Musk responded briefly and directly. He described the deal as short-term and cautioned against inflated long-run assumptions. His pushback drew attention given that SpaceXAI operates the infrastructure at the center of the debate.
Background: SpaceX IPO Filing Revealed the Deal’s Terms
SpaceX filed its IPO prospectus on May 20 following a confidential submission in early April.

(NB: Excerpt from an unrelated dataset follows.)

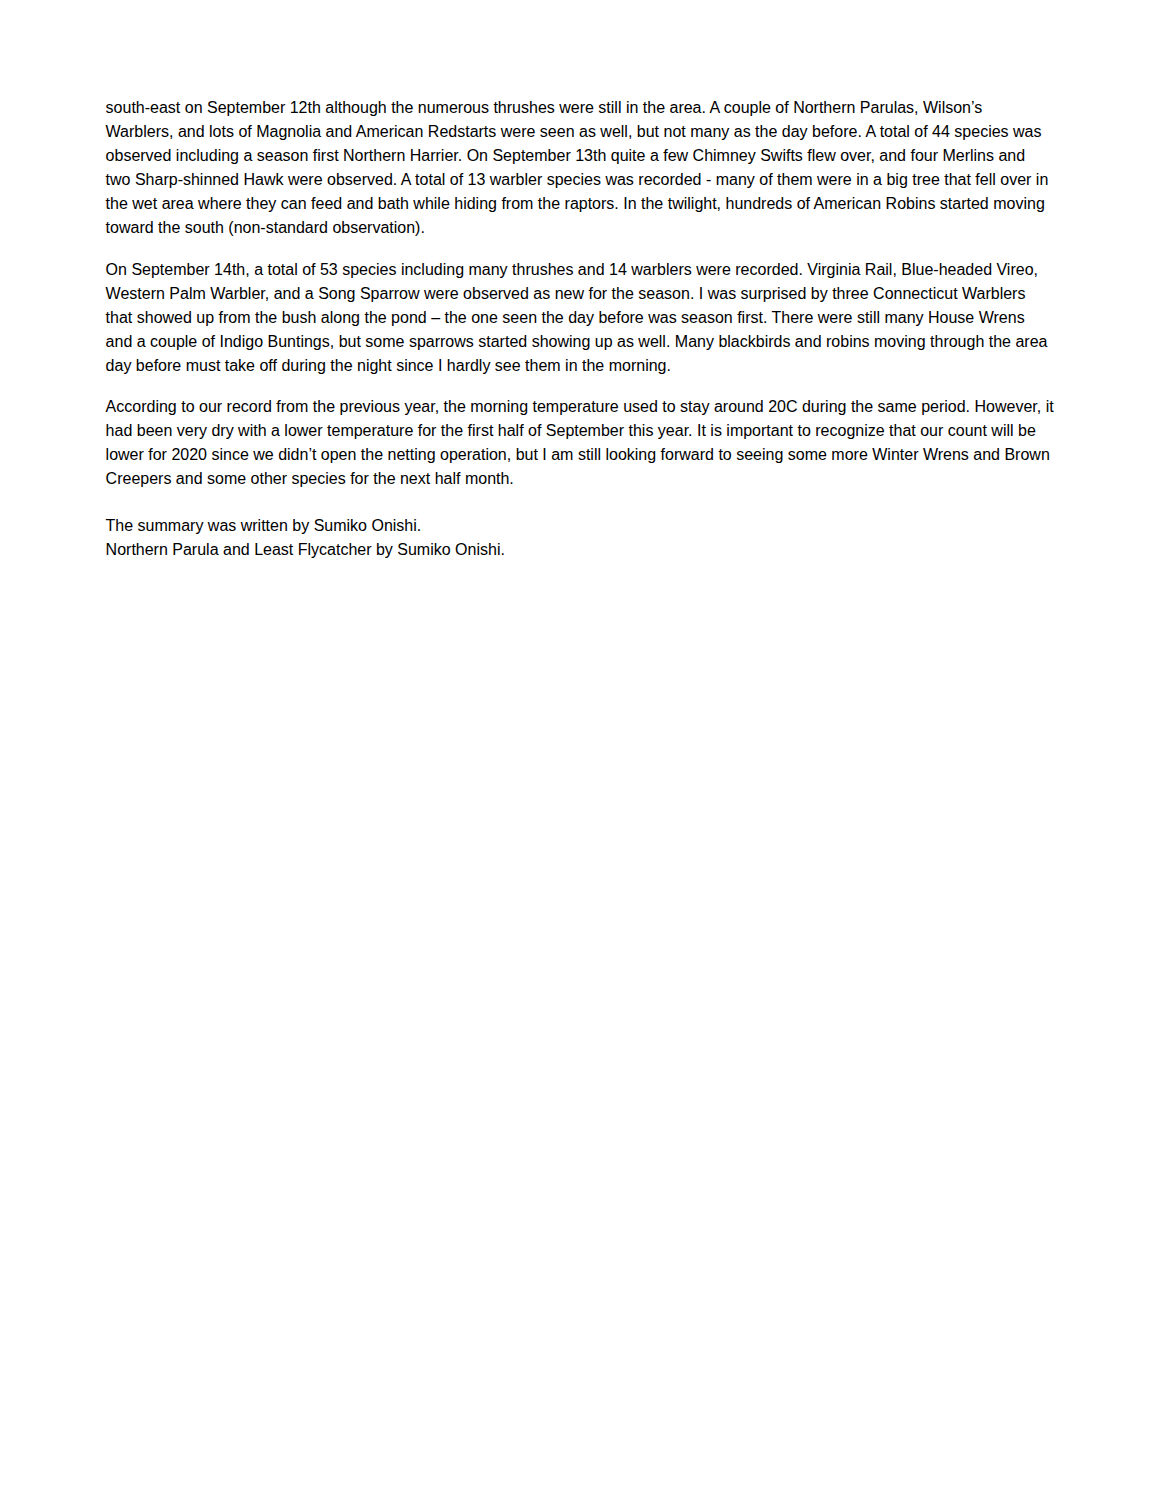south-east on September 12th although the numerous thrushes were still in the area. A couple of Northern Parulas, Wilson’s Warblers, and lots of Magnolia and American Redstarts were seen as well, but not many as the day before. A total of 44 species was observed including a season first Northern Harrier. On September 13th quite a few Chimney Swifts flew over, and four Merlins and two Sharp-shinned Hawk were observed. A total of 13 warbler species was recorded - many of them were in a big tree that fell over in the wet area where they can feed and bath while hiding from the raptors. In the twilight, hundreds of American Robins started moving toward the south (non-standard observation).
On September 14th, a total of 53 species including many thrushes and 14 warblers were recorded. Virginia Rail, Blue-headed Vireo, Western Palm Warbler, and a Song Sparrow were observed as new for the season. I was surprised by three Connecticut Warblers that showed up from the bush along the pond – the one seen the day before was season first. There were still many House Wrens and a couple of Indigo Buntings, but some sparrows started showing up as well. Many blackbirds and robins moving through the area day before must take off during the night since I hardly see them in the morning.
According to our record from the previous year, the morning temperature used to stay around 20C during the same period. However, it had been very dry with a lower temperature for the first half of September this year. It is important to recognize that our count will be lower for 2020 since we didn’t open the netting operation, but I am still looking forward to seeing some more Winter Wrens and Brown Creepers and some other species for the next half month.
The summary was written by Sumiko Onishi. Northern Parula and Least Flycatcher by Sumiko Onishi.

The public documents disclosed that Anthropic has committed to paying $1.25 billion per month for compute access through May 2029. The capacity spans two AI training clusters, Colossus and Colossus II. Both parties retain the right to exit the arrangement with 90 days’ notice, and the agreement includes reduced fees during an initial ramp-up window covering May and June.
Separately, Anthropic has submitted a draft Form S-1 registration statement to the U.S. Securities and Exchange Commission, moving the company closer to its own potential public listing.
Infrastructure vs. Software Margins Debate
Winton acknowledged Musk’s broader point about deal duration. He argued, however, that the current phase of AI development still leans heavily on large-scale physical infrastructure. He noted that AI software businesses will eventually command superior margins compared to infrastructure-as-a-service operations. For now, though, building and leasing compute capacity remains foundational to scaling frontier AI models.
The exchange highlights a widening debate among investors over how to value AI infrastructure commitments. Capital-intensive compute deals generate predictable revenue, but questions remain about long-term pricing power and contract renewal risk.